The prime minister, whose term ends in 2014, said that the rise in terrorism in Iraq is rooted in the rise of regional sectarianism and “directly related to the developments in the Syrian crisis and its repercussions on the Iraqi arena. We are very worried about the Syrian arena transforming into a field that attracts extremists, terrorists and sectarians from various parts of the world, gathering them in our neighborhood.”

Iraq's Prime Minister said he is "optimistic" about US-Iran ties and serious about preventing the flow of weapons to Syria.

Maliki said, "Our relationship with Turkey was stronger than our relationship with Iran." He added that Turkey “has been inclined to openly intervene in Iraq's affairs. This caused sectarian provocation, when [Ankara] stood with the Sunnis against Shiites. These cases have provoked the Iraqis and resulted in backlash against [Turkey]. We have asked the current Turkish government many times, both directly and indirectly, to go back on this approach. We still hope that Turkish officials will review their positions so that our relations can improve and grow.”

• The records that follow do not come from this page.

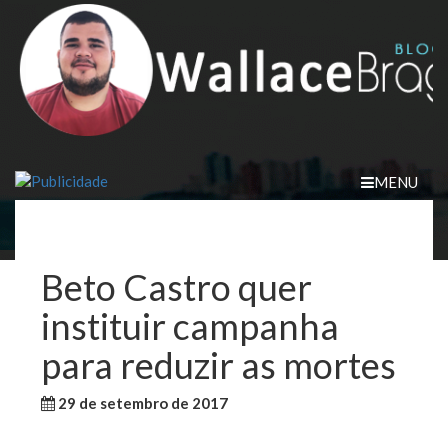
Skip
to
content
MENU
Beto Castro quer
instituir campanha
para reduzir as mortes
29 de setembro de 2017
WallaceB
Sem categoria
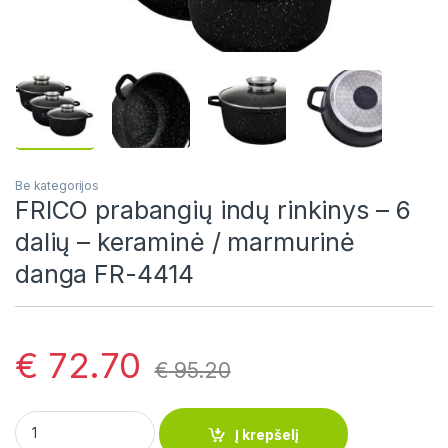
Be kategorijos
FRICO prabangių indų rinkinys – 6
dalių – keraminė / marmurinė
danga FR-4414
€
72.70
€
95.20
FRICO prabangių indų rinkinys - 6 dalių - keraminė / marmuri
Į krepšelį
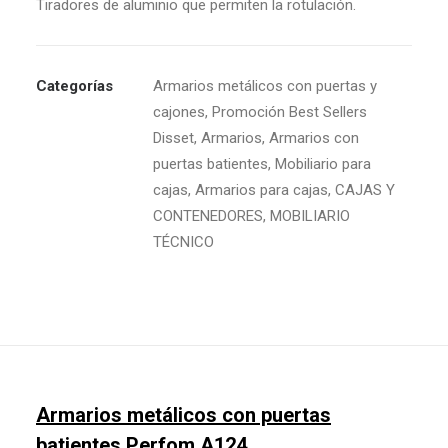
Tiradores de aluminio que permiten la rotulación.
Categorías
Armarios metálicos con puertas y
cajones
,
Promoción Best Sellers
Disset
,
Armarios
,
Armarios con
puertas batientes
,
Mobiliario para
cajas
,
Armarios para cajas
,
CAJAS Y
CONTENEDORES
,
MOBILIARIO
TÉCNICO
Armarios metálicos con puertas
batientes Perfom A124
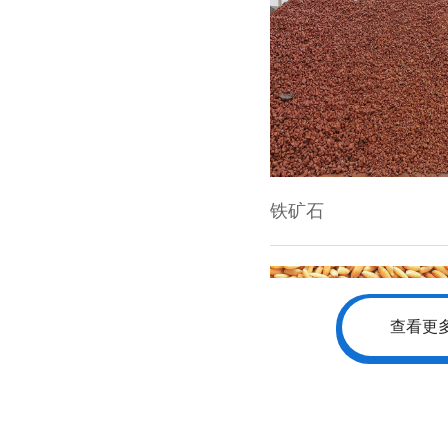
铁矿石
查看更
小麦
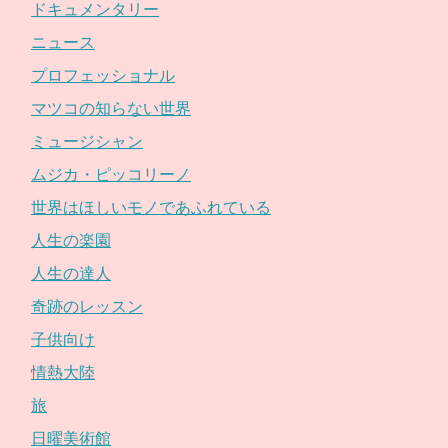
ドキュメンタリー
ニュース
プロフェッショナル
マツコの知らない世界
ミュージシャン
ムジカ・ピッコリーノ
世界はほしいモノであふれている
人生の楽園
人生の達人
奇跡のレッスン
子供向け
情熱大陸
旅
日曜美術館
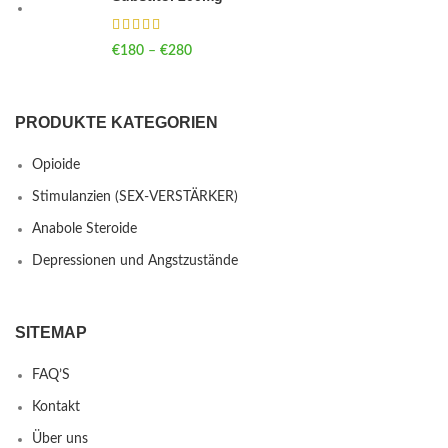
€
180
–
€
280
Price range: €180 through €280
PRODUKTE KATEGORIEN
Opioide
Stimulanzien (SEX-VERSTÄRKER)
Anabole Steroide
Depressionen und Angstzustände
SITEMAP
FAQ’S
Kontakt
Über uns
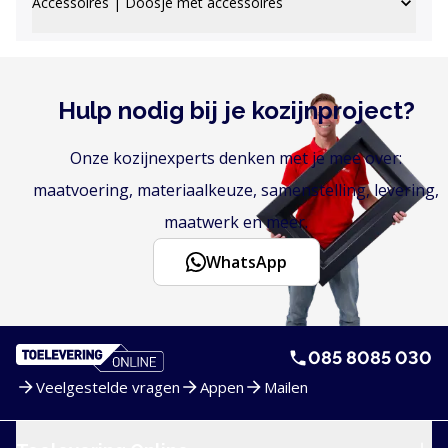
Accessoires | Doosje met accessoires
Hulp nodig bij je kozijnproject?
Onze kozijnexperts denken met je mee over:
maatvoering, materiaalkeuze, samenstelling, levering,
maatwerk en meer.
WhatsApp
085 8085 030
Veelgestelde vragen
Appen
Mailen
Service en navigatie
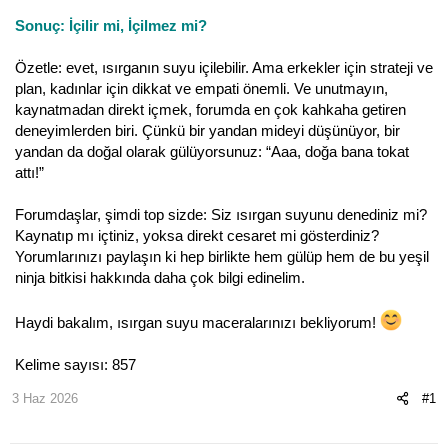
Sonuç: İçilir mi, İçilmez mi?
Özetle: evet, ısırganın suyu içilebilir. Ama erkekler için strateji ve
plan, kadınlar için dikkat ve empati önemli. Ve unutmayın,
kaynatmadan direkt içmek, forumda en çok kahkaha getiren
deneyimlerden biri. Çünkü bir yandan mideyi düşünüyor, bir
yandan da doğal olarak gülüyorsunuz: “Aaa, doğa bana tokat
attı!”
Forumdaşlar, şimdi top sizde: Siz ısırgan suyunu denediniz mi?
Kaynatıp mı içtiniz, yoksa direkt cesaret mi gösterdiniz?
Yorumlarınızı paylaşın ki hep birlikte hem gülüp hem de bu yeşil
ninja bitkisi hakkında daha çok bilgi edinelim.
Haydi bakalım, ısırgan suyu maceralarınızı bekliyorum!
Kelime sayısı: 857
3 Haz 2026
#1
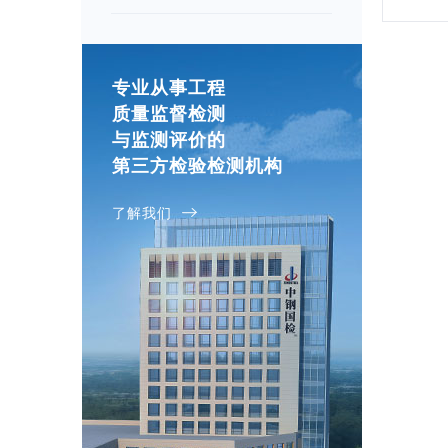
专业从事工程
质量监督检测
与监测评价的
第三方检验检测机构
了解我们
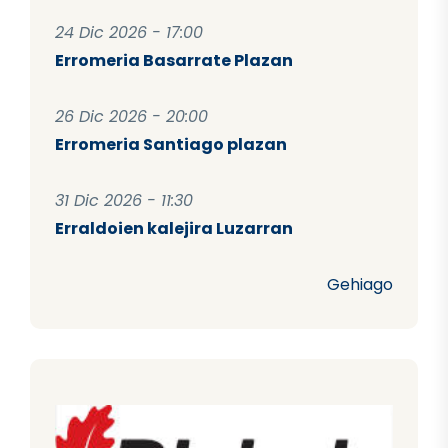
24 Dic 2026 - 17:00
Erromeria Basarrate Plazan
26 Dic 2026 - 20:00
Erromeria Santiago plazan
31 Dic 2026 - 11:30
Erraldoien kalejira Luzarran
Gehiago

"We want good relations with all countries, especially neighboring countries. But we are doing what we can to form such relations based on shared interests, mutual respect and noninterference in internal affairs. When we find a country that has shared principles, our relationship grows and develops. This is how our relations begin with all countries of the world, including Iran and Turkey. We have a very developed relationship with Turkey, and it was stronger than our relationship with Iran. Until now, our commercial trade with Turkey has far exceeded that with Iran. But in recent years, the current Turkish government has been inclined to openly intervene in Iraq's affairs. [Turkey] intervened in the details of the political and electoral situation, and sometimes put its ties with political, partisan or nationalist parties before its ties with the Iraqi state and its legitimate institutions. This caused sectarian provocation, when [Ankara] stood with the Sunnis against Shiites. These cases have provoked the Iraqis and resulted in a backlash against [Turkey]. We have asked the current Turkish government many times, both directly and indirectly, to go back on this approach. We still hope that Turkish officials will review their positions so that our relations can improve and grow." Maliki said.